**Collection entries:**
::::

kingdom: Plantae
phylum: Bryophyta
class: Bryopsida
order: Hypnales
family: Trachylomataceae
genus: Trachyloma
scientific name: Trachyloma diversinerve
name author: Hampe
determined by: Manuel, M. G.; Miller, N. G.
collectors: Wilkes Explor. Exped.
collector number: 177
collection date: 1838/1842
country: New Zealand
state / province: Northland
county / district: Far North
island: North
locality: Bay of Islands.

::::

**Your objective:** Reproduce every one of the records above word for word, with no changes.

**Full answer:**
kingdom: Plantae
phylum: Bryophyta
class: Bryopsida
order: Hypnales
family: Trachylomataceae
genus: Trachyloma
scientific name: Trachyloma diversinerve
name author: Hampe
determined by: Manuel, M. G.; Miller, N. G.
collectors: Wilkes Explor. Exped.
collector number: 177
collection date: 1838/1842
country: New Zealand
state / province: Northland
county / district: Far North
island: North
locality: Bay of Islands.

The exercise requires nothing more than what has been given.